Calla later camps in a shack with other runaway women. Three pregnant, blue-ticket like her; another, on the other hand, is a white-ticket who aborted illegally, also the victim of a system that deprives women of the freedom of choice. An essential figure to understand that the fate of both is actually the same: the denial of the right to choose. Not a word more about the plot, which does not deserve spoilers and simplifications. But never in this novel are women truly sympathetic to each other. Each is a beast in search of the deep roots of a denied bestiality and physicality, in a frenzied exploration of the mystery of one’s own fertility, either prohibited or imposed: all are alone, solidarity is fleeting, transitory, linked to survival.

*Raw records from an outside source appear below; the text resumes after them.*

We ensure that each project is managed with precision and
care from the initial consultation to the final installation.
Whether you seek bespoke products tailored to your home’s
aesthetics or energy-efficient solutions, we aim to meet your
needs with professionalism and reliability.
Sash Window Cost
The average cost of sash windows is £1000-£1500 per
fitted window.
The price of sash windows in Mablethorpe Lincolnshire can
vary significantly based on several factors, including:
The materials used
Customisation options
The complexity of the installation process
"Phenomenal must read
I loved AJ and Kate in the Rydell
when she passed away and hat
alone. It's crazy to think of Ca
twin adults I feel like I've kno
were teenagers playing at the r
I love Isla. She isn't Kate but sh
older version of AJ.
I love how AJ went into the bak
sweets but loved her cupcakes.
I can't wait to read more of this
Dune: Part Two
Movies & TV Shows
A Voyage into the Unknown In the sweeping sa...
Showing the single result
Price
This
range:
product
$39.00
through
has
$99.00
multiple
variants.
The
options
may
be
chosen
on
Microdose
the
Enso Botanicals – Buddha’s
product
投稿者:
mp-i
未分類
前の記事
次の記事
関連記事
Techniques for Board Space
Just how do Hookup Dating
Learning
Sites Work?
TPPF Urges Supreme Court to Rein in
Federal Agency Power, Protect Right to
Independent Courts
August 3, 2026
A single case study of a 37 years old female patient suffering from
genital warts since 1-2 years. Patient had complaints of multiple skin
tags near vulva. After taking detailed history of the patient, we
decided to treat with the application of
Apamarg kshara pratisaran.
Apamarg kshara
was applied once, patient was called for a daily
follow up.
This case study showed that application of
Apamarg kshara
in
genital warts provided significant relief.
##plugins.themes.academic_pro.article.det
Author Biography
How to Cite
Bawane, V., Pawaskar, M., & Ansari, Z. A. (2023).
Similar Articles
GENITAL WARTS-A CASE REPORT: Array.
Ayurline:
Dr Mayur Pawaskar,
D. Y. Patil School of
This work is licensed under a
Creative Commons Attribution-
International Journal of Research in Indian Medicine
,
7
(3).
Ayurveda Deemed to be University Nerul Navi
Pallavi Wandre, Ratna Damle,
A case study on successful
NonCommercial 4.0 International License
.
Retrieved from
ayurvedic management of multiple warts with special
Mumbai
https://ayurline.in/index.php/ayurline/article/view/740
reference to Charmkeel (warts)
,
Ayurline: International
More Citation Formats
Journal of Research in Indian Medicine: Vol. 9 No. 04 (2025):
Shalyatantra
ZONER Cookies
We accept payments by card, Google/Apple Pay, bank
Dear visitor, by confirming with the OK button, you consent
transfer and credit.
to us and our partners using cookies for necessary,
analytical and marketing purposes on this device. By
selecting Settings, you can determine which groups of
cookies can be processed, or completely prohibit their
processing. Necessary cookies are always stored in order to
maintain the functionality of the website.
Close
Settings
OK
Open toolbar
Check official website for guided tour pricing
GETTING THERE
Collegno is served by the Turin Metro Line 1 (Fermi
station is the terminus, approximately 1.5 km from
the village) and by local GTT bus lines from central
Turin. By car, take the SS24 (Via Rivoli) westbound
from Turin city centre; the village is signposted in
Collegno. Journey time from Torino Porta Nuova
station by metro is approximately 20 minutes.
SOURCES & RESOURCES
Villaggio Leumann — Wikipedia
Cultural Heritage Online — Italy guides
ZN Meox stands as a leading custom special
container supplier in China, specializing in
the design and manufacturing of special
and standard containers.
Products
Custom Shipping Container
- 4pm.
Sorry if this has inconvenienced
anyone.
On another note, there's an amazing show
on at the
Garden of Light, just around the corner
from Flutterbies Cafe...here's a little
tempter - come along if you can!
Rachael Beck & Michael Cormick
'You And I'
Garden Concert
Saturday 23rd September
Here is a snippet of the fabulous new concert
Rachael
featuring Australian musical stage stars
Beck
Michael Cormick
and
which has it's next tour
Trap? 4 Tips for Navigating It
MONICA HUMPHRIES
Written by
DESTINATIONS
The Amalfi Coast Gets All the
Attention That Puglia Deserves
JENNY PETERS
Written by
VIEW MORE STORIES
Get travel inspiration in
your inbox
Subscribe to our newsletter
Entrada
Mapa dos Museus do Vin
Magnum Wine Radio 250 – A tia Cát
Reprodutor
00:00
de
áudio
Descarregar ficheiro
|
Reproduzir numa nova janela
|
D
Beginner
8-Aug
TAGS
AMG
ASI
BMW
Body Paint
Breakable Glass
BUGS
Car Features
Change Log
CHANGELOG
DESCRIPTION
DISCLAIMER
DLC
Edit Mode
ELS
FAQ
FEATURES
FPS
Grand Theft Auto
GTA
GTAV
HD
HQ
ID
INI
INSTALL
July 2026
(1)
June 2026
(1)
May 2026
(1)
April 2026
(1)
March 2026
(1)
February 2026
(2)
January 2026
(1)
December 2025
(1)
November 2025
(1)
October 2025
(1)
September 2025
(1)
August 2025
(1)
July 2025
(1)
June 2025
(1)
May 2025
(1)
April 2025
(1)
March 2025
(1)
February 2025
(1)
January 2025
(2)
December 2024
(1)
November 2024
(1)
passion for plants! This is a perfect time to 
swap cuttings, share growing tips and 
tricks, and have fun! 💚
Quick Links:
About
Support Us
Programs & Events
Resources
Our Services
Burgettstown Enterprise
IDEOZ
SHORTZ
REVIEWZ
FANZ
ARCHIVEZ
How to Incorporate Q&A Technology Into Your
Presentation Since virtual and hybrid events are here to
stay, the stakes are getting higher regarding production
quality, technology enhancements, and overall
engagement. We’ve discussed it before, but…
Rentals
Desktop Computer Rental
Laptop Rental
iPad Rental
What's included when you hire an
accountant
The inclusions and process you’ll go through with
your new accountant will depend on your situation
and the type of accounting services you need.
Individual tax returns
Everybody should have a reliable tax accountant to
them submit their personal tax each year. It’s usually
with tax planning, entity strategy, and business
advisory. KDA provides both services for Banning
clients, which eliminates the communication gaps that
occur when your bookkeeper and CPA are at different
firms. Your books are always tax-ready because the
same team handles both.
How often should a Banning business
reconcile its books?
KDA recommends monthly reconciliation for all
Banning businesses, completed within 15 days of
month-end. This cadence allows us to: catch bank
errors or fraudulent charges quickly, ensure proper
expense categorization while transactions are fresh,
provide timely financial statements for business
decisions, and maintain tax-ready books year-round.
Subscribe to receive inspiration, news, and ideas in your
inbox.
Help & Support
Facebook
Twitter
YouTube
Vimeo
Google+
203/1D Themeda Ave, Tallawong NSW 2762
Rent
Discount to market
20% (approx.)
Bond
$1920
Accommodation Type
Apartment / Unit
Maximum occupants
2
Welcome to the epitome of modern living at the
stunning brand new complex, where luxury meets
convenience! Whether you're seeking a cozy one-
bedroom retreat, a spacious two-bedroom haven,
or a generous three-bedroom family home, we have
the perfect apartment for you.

“I was a warm-blooded female animal. I was a doll with another doll inside of me. I was the chicken I opened up one day only to discover that the stomach had been left in by mistake, a pearlescent bag still full of grain from its final meal.”
Calla in fact, once expelled as a criminal, begins an erratic journey, hiding because she knows she can be captured. She sleeps now in hotels, now in the streets, now in the woods, has occasional relationships with men, often violent or humiliating, experiences the difficulty of foraging for food, washing herself, hiding her own identity. Her physical transformation is not only due to pregnancy, but also to being on the run which makes her dirty and barefoot, breaking or losing her shoes and transforming her feet into leathery tools of escape; which makes her dependant on alcohol; which leads her to see everything as blue as the note in the locket around her neck. Also in the description of the degradation, Mackintosh touches points of extraordinary, paradoxical realism: the wandering of Calla could be that of any homeless person in our cities. Her search for the border to a better country could be that of any refugee and any migrant. The frontier to be crossed coincides with the discovery of the will, of the destructive but unavoidable power of choice (whether or not to want children), which cannot be delegated to a state lottery and opens a divide between before and after. Thus, through the search for an elsewhere, for a right to mobility not conditioned by the exhibition of white or blue documents, by customs, by besiegement or pursuits by doctors and emissaries, in the imagination of the reader, this journey towards freedom powerfully connects internal colonialism (on the part that has always been subordinate in humankind: women) and external colonialism (on the weakest and most rejected peoples on the margins of history).
The novel denounces any despotism, which often manages to cunningly take on the role of kindness, irreproachable professional reliability, most aseptic diplomacy or free and incandescent love.